Japan’s Honda Motor Co cut its full-year net profit forecast by a fifth after sales in China, the world’s biggest auto market, were hit by a popular backlash against Japanese products in a dispute over East China Sea islands.
The substantial cut makes it likely that bigger rival Nissan Motor — and possibly Toyota Motor — will follow suit when they report quarterly earnings early next week.
“It’s likely Toyota and Nissan are going to cut forecasts in the same way. A cut was to be expected because the problems with China weren’t factored into forecasts,” Chibagin Asset Management managing director Fujio Ando said.
Demand for Honda, Toyota and Nissan cars slumped in China amid violent protests last month over the territorial dispute, with South Korea’s Hyundai Motor and Germany’s BMW picking up market share. Toyota has said its China sales dropped 49 percent last month.
Sales by Honda and its China joint ventures dropped 40.5 percent last month. China is Honda’s second-biggest market after the US, accounting for 17 percent of last year’s sales.
Honda, whose models include the Accord, Fit/Jazz, Civic and CR/V, cut its net profit forecast for the year to March to ￥375 billion (US$4.7 billion) from its earlier estimate of ￥470 billion. Last year, Honda reported a net profit of ￥211.5 billion.
Shares in Honda — which fell 15 percent to near nine-month lows amid the China protests — dropped nearly 6 percent yesterday, and closed down 4.3 percent at ￥2,408.
Honda’s net profit for July to September rose 36.1 percent to ￥82.2 billion — far below the average estimate of ￥107.2 billion from six analysts polled by Thomson Reuters I/B/E/S.
The quarterly profits were also dented by start-up and advertising costs for the new Accord sedan, which went on sale in the US last month, but the refresh helped Japan’s third-biggest automaker increase its share of the US car and light truck market to 8.7 percent last month.
The fallout from the Japan-China dispute could run into the current and fourth quarters, analysts have warned.
Takaki Nakanishi, an analyst at Bank of America Merrill Lynch in Tokyo, said the impact could, at best, last three months, and up to six months in a pessimistic scenario.

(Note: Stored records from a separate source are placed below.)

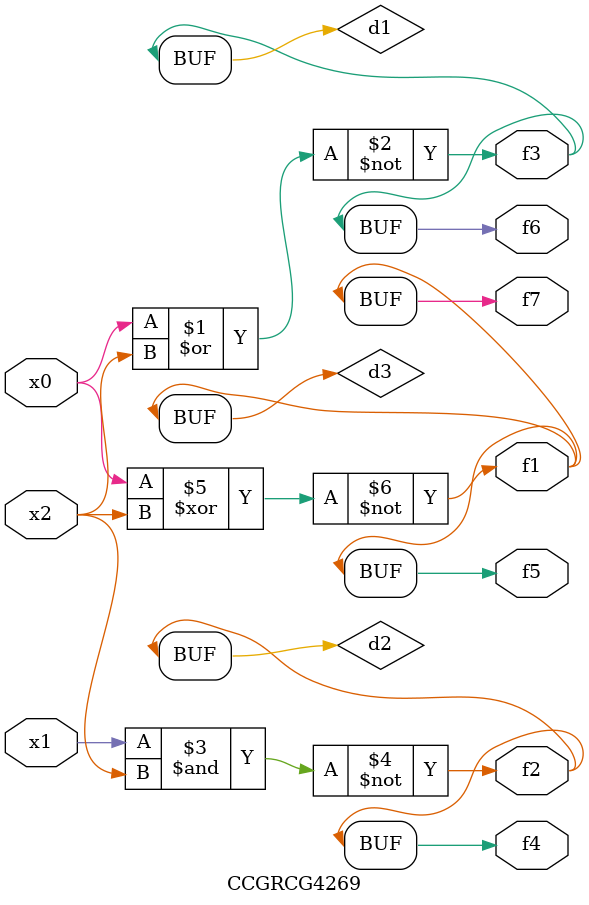
<source format=v>
module CCGRCG4269(
	input x0, x1, x2,
	output f1, f2, f3, f4, f5, f6, f7
);

	wire d1, d2, d3;

	nor (d1, x0, x2);
	nand (d2, x1, x2);
	xnor (d3, x0, x2);
	assign f1 = d3;
	assign f2 = d2;
	assign f3 = d1;
	assign f4 = d2;
	assign f5 = d3;
	assign f6 = d1;
	assign f7 = d3;
endmodule

</source>
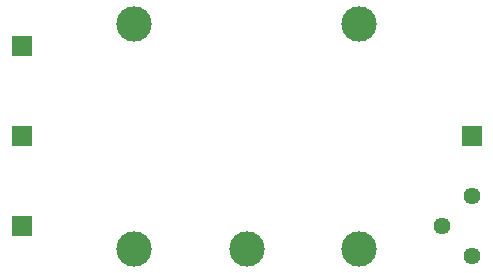
<source format=gbr>
%TF.GenerationSoftware,KiCad,Pcbnew,(5.1.9)-1*%
%TF.CreationDate,2021-03-21T16:20:23+00:00*%
%TF.ProjectId,hp5354a-ocxo,68703533-3534-4612-9d6f-63786f2e6b69,rev?*%
%TF.SameCoordinates,Original*%
%TF.FileFunction,Soldermask,Top*%
%TF.FilePolarity,Negative*%
%FSLAX46Y46*%
G04 Gerber Fmt 4.6, Leading zero omitted, Abs format (unit mm)*
G04 Created by KiCad (PCBNEW (5.1.9)-1) date 2021-03-21 16:20:23*
%MOMM*%
%LPD*%
G01*
G04 APERTURE LIST*
%ADD10C,1.440000*%
%ADD11C,3.000000*%
%ADD12R,1.700000X1.700000*%
G04 APERTURE END LIST*
D10*
%TO.C,RV1*%
X135890000Y-102870000D03*
X133350000Y-105410000D03*
X135890000Y-107950000D03*
%TD*%
D11*
%TO.C,O1*%
X107315000Y-107315000D03*
X116840000Y-107315000D03*
X126365000Y-107315000D03*
X126365000Y-88265000D03*
X107315000Y-88265000D03*
%TD*%
D12*
%TO.C,J4*%
X97790000Y-105410000D03*
%TD*%
%TO.C,J3*%
X135890000Y-97790000D03*
%TD*%
%TO.C,J2*%
X97790000Y-97790000D03*
%TD*%
%TO.C,J1*%
X97790000Y-90170000D03*
%TD*%
M02*

</source>
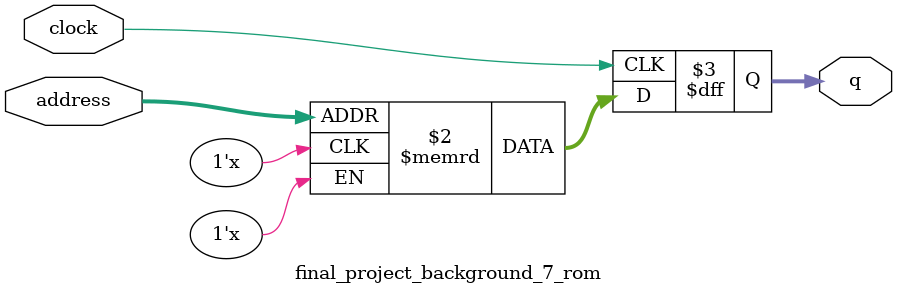
<source format=sv>
module final_project_background_7_rom (
	input logic clock,
	input logic [17:0] address,
	output logic [3:0] q
);

logic [3:0] memory [0:172799] /* synthesis ram_init_file = "./final_project_background_7/final_project_background_7.COE" */;

always_ff @ (posedge clock) begin
	q <= memory[address];
end

endmodule

</source>
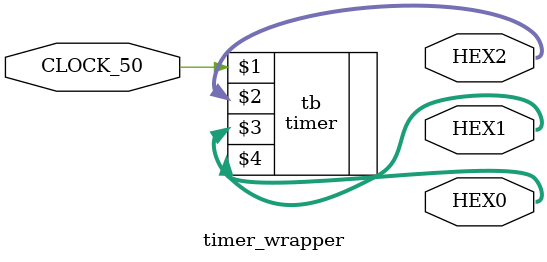
<source format=sv>
/*
//Example module to use the Osciallator in FPGA board
//KEEP AS REFERENCE

module timer_wrapper(input logic CLOCK_50,
                    output logic [0:0] LEDR );
   timer tb(CLOCK_50, LEDR[0]);
endmodule*/ 


//wrapper for the timer
module timer_wrapper(
                     input logic  CLOCK_50,   //access the real clock in the FPGA board
                     output logic [6:0] HEX2, //access the HEX values 
                     output logic [6:0] HEX1,
                     output logic [6:0] HEX0 );

    //instantiates
    timer tb(CLOCK_50,
             HEX2, 
             HEX1, 
             HEX0);

endmodule





</source>
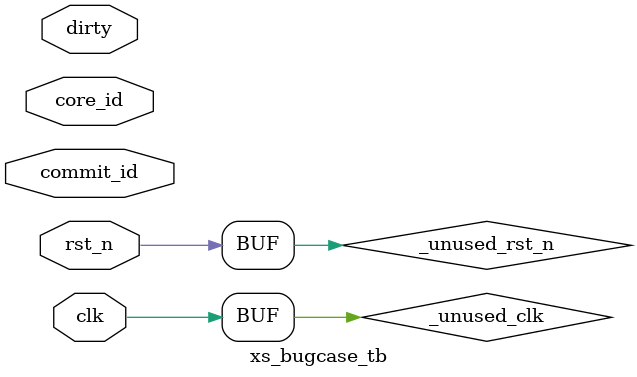
<source format=v>
`timescale 1ns/1ps

module xs_bugcase_tb (
    input  wire        clk,
    input  wire        rst_n,
    input  wire [31:0] core_id,
    input  wire [39:0] commit_id,
    input  wire        dirty
);

    display_test dut (
        .core_id   (core_id),
        .commit_id (commit_id),
        .dirty     (dirty)
    );

    // Unused signals to keep TB stable
    wire _unused_clk   = clk;
    wire _unused_rst_n = rst_n;

endmodule

</source>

Honda chief executive Takanobu Ito, 59, an engineer who took over three years ago, has set a demanding goal to nearly double global car sales to 6 million in four years. Worldwide production jumped 69 percent in April to September to above 2 million vehicles. The carmaker trimmed its full-year global sales forecast to 4.12 million vehicles from an earlier estimate of 4.3 million.